> **Stated problem 1**
In the news excerpt on the Volkswagen settlement, why will the affected vehicles be recalled and repaired? Answer in one to three sentences.
> **Stated problem 2**
Translate this sentence from the Volkswagen settlement excerpt into Spanish: "The program will start as soon as the Court grants final approval to the settlement agreements."
> **Stated problem 3**
Extend the news roundup on Volkswagen and BASF, picking up after its last sentence.

# Start of Excerpt

With the 2.0L TDI program already on the way, this settlement would cover the remaining “diesel affair”-vehicles and offer resolutions to the customers. The settlement includes a set of actions, including vehicles to be recalled and repaired, free of charge to the customer, in order to bring them into compliance with the emissions standards to which they were originally certified, and buy back or offer trade-in credits of equal value for other cars. The program will start as soon as the Court grants final approval to the settlement agreements. At the earliest, approval will occur in May 2017.
Volkswagen: Settlement with US authorities on the so-called “diesel matter” reached
Volkswagen AG confirmed that it has reached an agreement with the US Government Department in order to resolve criminal and federal environmental and other civil claims against the company relating to the so-called “diesel affair.” As part of the settlement, Volkswagen has agreed to pay penalties and fines totaling $4.3B, as well as implement a series of measures to strengthen its compliance and control systems, including the appointment of an independent monitor for a period of three years. The resolution comprises four settlements, including a plea agreement with the U.S. Department of Justice. The plea agreement is accompanied by a published Statement of Facts that lays out the findings and facts established as to the origins and evolution of the misconduct in the “diesel affair”.
Volkswagen also stressed that since the end of September 2015, the company has taken significant steps to address the “diesel affair” and to realign the group. The initiatives implemented include enhanced operational processes, and reporting and control systems to ensure responsibilities are clear; a more robust whistleblower system and new, stricter standards in its emission testing practices. Volkswagen has substantially elevated its commitment to working ethically and with integrity and is decentralizing how Volkswagen is managed by granting its brands and regions much more autonomy. According to the statement, these and other substantive actions across the group are part of a broader transformation of Volkswagen´s corporate culture in order to create a more entrepreneurial and international organization.
People
BASF: New Faces on the Board of Executive Directors of BASF
The Supervisory Board of BASF SE appointed Saori Dubourg (head of Health & Nutrition division) and Dr. Markus Kamieth (Head of Coating division) to the Board of Executive Directors, effective May 13, 2017.
Margret Suckale (60) will retire with the expiration of her contract following the annual shareholders’ meeting on May 12, 2017. At the same time, Dr. Harald Schwager (56) will leave BASF’s Board of Executive Directors in support of long-term succession planning. Schwager was appointed to the Board in 2008 and is currently responsible for the divisions Construction Chemicals; Crop Protection; Bioscience Research; and Region Europe. Suckale has been on the Board since 2011. She is Industrial Relations Director and responsible for the division’s engineering & maintenance; environmental protection, health & safety; European site & network management; and human resources.

# End of Excerpt
# Start of Supplied information

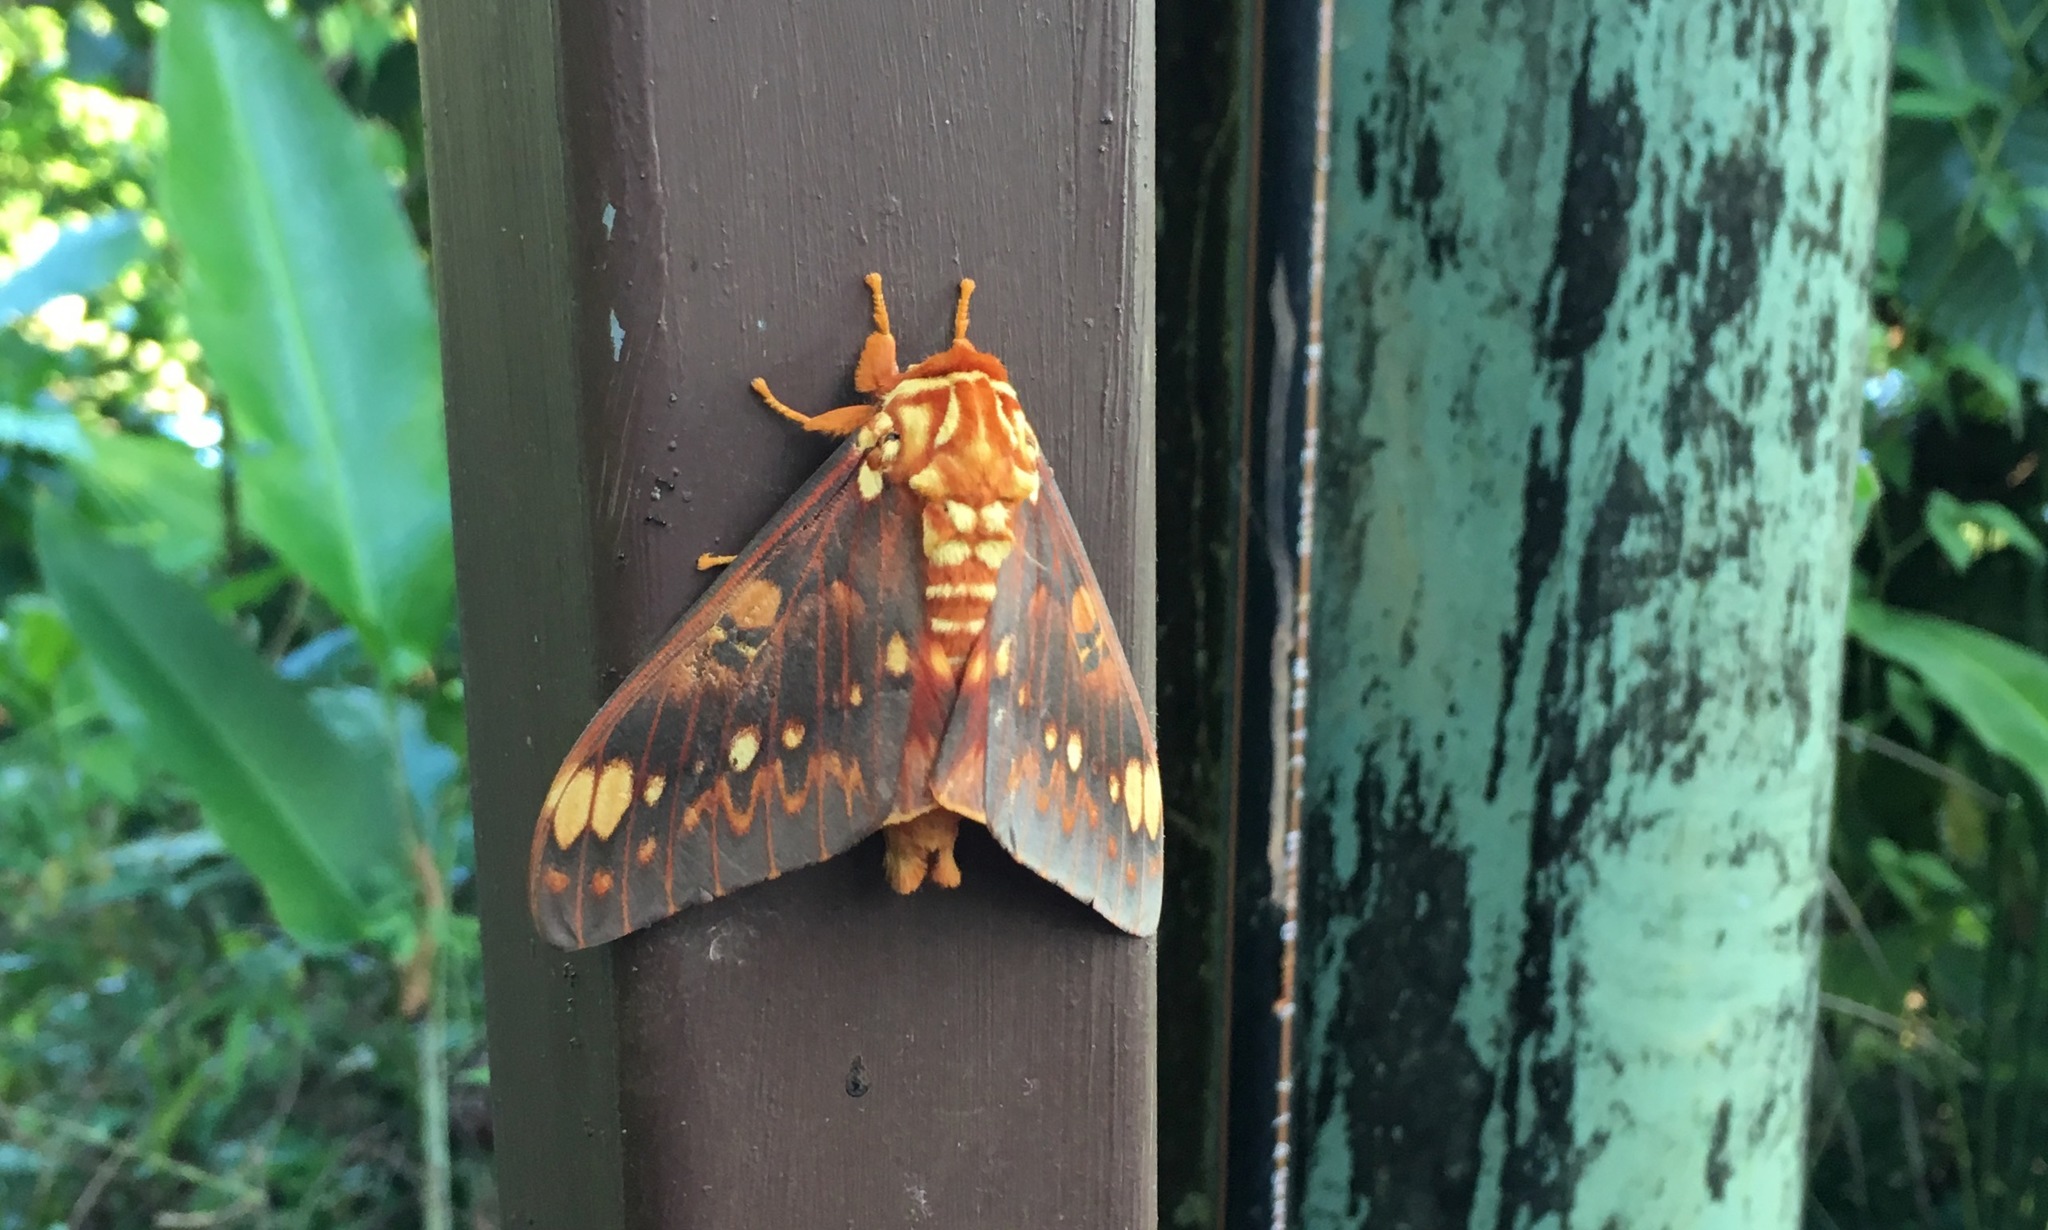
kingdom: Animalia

# End of Supplied information

> **Exercise answer 1**
The vehicles will be recalled and repaired, free of charge to the customer, to bring them into compliance with the emissions standards to which they were originally certified.

> **Exercise answer 2**
El programa comenzará en cuanto el Tribunal otorgue la aprobación definitiva a los acuerdos de conciliación.

> **Exercise answer 3**
GfK: Shares might become a sparsity
2016 was a demanding year for GfK´s shareholders. Following the release of a profit-warning in early August, the share price collapsed. A few days later the announcement that the CEO, Matthias Hartmann, will leave the company as of Dec. 31, 2016, due to different views regarding the long-term direction of the business between him and the majority shareholder, GfK Verein, followed. In addition, the chairman of the Supervisory Board, Arno Mahlert, resigned, effective Sept. 12, 2016, due to differences of opinions in the cooperation with the majority shareholder.
The combination of profit-warning and corporate governance issues is not really what shareholders like, and accordingly the share price got under pressure. However, in early December the company surprised the market with the announcement regarding a voluntary public tender offer for GfK via a holding company (Acceleratio Capital N.V.) controlled by funds advised by KKR.
The Management Board and the Supervisory Board of GfK welcomed the all-cash-offer at €43.50 per outstanding publicly traded share, which represents a 44% weighted premium on the three months volume weighted average share price prior to the announcement. The offer was published on Dec. 21, 2016, and runs until Feb. 10, 2017. The minimum acceptance condition is 18.54% of the equity of GfK, while GfK Verein will retain its 56.46% holding.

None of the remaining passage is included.